*WHAT THE EXERCISE ASKS:* Among the entries that follow, the required portion opens with the line containing "cell carcinoma (head" and closes with the line containing "is no significant". Give that portion again exactly, and nothing else.

*Data items:*

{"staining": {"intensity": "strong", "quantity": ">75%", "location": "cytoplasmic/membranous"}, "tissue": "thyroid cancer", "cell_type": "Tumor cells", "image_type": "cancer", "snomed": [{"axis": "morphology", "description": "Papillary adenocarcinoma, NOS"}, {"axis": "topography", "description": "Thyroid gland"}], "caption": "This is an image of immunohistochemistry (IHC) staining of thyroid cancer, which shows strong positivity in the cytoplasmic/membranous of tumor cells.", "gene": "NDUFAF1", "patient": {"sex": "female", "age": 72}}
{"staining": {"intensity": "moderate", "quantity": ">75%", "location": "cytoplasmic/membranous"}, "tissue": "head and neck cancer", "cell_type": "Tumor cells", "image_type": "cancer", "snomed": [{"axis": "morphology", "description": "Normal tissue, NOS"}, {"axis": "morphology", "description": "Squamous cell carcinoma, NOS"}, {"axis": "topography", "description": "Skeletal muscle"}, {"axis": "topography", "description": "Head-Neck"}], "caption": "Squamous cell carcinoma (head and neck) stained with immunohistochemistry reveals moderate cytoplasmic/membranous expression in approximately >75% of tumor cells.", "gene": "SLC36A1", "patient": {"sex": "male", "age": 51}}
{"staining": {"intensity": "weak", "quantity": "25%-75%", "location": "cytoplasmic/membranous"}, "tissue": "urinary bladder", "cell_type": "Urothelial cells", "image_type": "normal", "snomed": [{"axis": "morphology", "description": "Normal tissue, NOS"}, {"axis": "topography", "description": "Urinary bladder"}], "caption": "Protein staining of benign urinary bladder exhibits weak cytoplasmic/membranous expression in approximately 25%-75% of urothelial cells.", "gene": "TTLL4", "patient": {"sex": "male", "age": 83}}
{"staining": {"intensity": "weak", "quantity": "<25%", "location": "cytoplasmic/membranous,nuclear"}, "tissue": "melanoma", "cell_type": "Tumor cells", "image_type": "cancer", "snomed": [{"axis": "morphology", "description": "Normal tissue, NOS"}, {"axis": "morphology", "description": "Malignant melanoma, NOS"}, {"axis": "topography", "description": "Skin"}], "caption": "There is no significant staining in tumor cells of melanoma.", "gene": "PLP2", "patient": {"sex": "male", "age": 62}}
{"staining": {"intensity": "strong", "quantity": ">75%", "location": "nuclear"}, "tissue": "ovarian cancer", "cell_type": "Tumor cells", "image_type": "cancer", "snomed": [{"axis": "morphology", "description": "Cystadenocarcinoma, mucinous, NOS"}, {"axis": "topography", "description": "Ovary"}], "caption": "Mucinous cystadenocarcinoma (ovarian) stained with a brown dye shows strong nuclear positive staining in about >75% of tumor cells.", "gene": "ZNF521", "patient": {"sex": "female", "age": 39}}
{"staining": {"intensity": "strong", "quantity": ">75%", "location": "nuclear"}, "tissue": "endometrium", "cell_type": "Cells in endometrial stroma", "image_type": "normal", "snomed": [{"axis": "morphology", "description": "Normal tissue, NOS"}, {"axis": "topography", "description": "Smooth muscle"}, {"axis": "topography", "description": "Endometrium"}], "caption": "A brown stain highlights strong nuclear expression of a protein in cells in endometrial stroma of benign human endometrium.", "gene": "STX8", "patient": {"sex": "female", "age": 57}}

*SOLUTION TO THIS PROBLEM:*
{"staining": {"intensity": "moderate", "quantity": ">75%", "location": "cytoplasmic/membranous"}, "tissue": "head and neck cancer", "cell_type": "Tumor cells", "image_type": "cancer", "snomed": [{"axis": "morphology", "description": "Normal tissue, NOS"}, {"axis": "morphology", "description": "Squamous cell carcinoma, NOS"}, {"axis": "topography", "description": "Skeletal muscle"}, {"axis": "topography", "description": "Head-Neck"}], "caption": "Squamous cell carcinoma (head and neck) stained with immunohistochemistry reveals moderate cytoplasmic/membranous expression in approximately >75% of tumor cells.", "gene": "SLC36A1", "patient": {"sex": "male", "age": 51}}
{"staining": {"intensity": "weak", "quantity": "25%-75%", "location": "cytoplasmic/membranous"}, "tissue": "urinary bladder", "cell_type": "Urothelial cells", "image_type": "normal", "snomed": [{"axis": "morphology", "description": "Normal tissue, NOS"}, {"axis": "topography", "description": "Urinary bladder"}], "caption": "Protein staining of benign urinary bladder exhibits weak cytoplasmic/membranous expression in approximately 25%-75% of urothelial cells.", "gene": "TTLL4", "patient": {"sex": "male", "age": 83}}
{"staining": {"intensity": "weak", "quantity": "<25%", "location": "cytoplasmic/membranous,nuclear"}, "tissue": "melanoma", "cell_type": "Tumor cells", "image_type": "cancer", "snomed": [{"axis": "morphology", "description": "Normal tissue, NOS"}, {"axis": "morphology", "description": "Malignant melanoma, NOS"}, {"axis": "topography", "description": "Skin"}], "caption": "There is no significant staining in tumor cells of melanoma.", "gene": "PLP2", "patient": {"sex": "male", "age": 62}}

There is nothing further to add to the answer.